⟨
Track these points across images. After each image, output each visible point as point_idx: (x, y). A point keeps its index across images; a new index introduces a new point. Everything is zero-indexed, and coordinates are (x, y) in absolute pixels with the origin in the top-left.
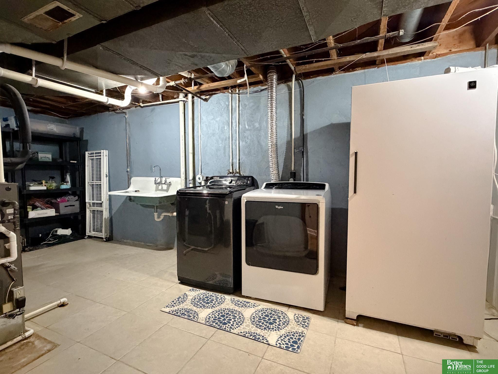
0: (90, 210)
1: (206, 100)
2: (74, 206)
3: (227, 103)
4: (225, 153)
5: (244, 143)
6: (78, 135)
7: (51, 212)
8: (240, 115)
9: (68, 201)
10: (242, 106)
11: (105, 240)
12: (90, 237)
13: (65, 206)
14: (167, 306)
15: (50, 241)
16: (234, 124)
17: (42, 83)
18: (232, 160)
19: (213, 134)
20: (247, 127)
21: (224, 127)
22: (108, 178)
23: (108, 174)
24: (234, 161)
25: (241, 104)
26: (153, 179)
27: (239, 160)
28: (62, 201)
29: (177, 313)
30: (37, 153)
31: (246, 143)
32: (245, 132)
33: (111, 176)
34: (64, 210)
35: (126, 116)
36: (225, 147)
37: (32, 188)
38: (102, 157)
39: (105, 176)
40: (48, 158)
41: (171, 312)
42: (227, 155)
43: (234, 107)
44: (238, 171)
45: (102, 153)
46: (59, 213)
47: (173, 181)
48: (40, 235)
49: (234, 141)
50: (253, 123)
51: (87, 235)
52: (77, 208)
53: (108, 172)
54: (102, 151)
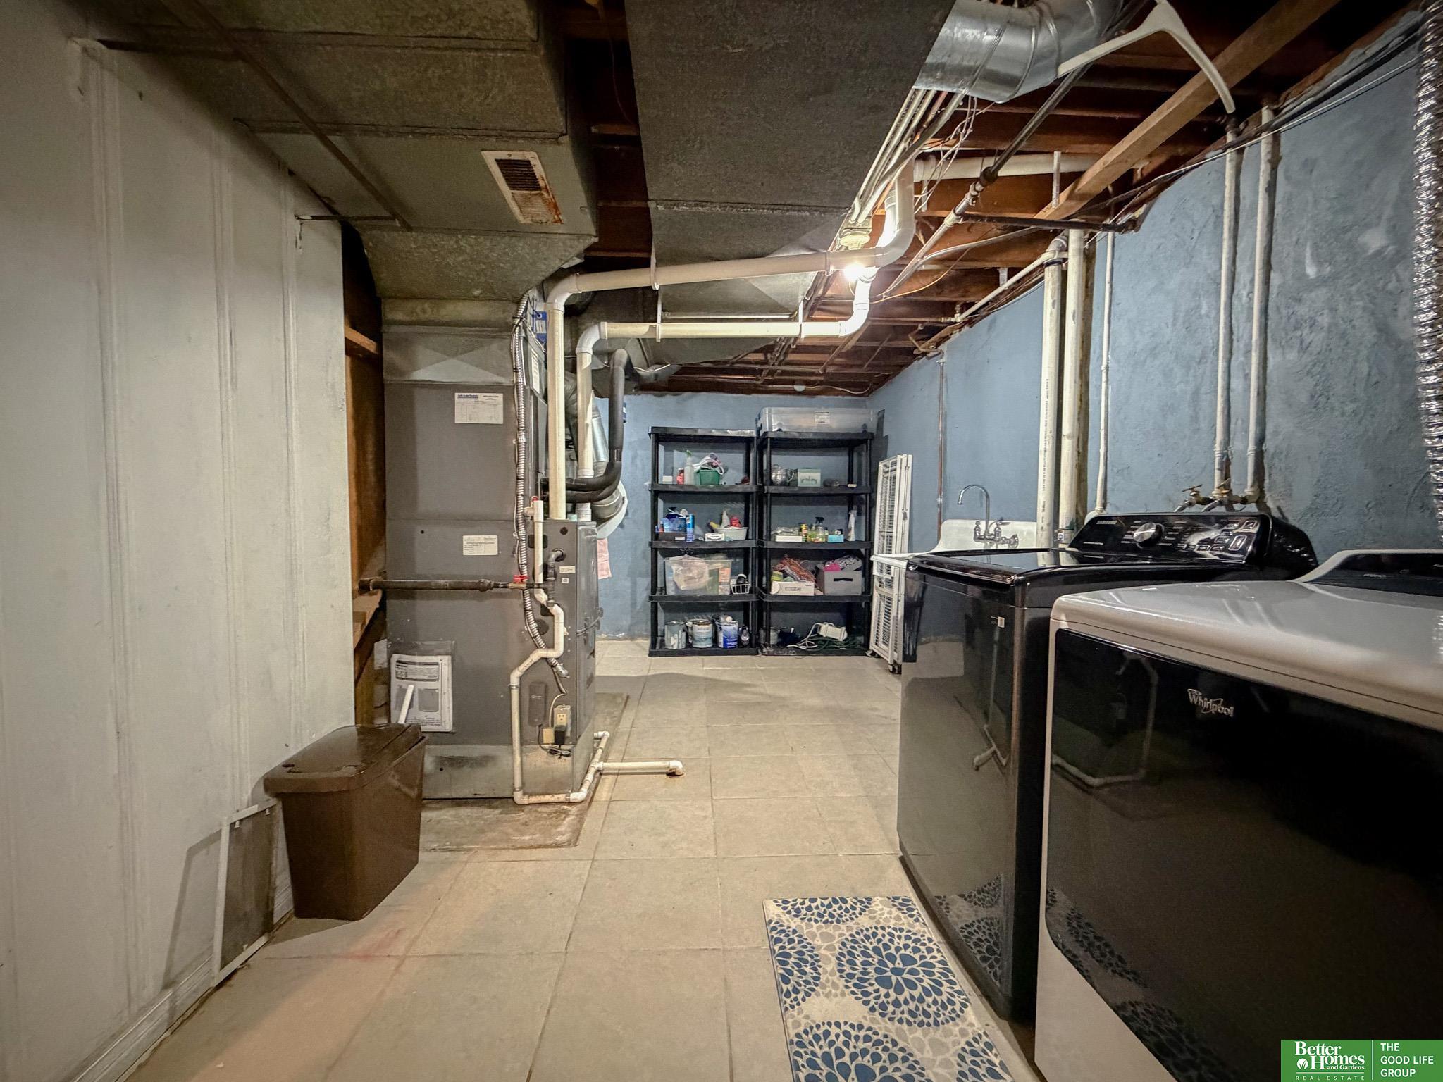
⟩
■ **What this task involves**
The lines to reproduce run from the line containing "49: (234, 141)" through the last line of the records above, both included. Copy them exactly and drop the pictures.

■ **Answer space**
49: (234, 141)
50: (253, 123)
51: (87, 235)
52: (77, 208)
53: (108, 172)
54: (102, 151)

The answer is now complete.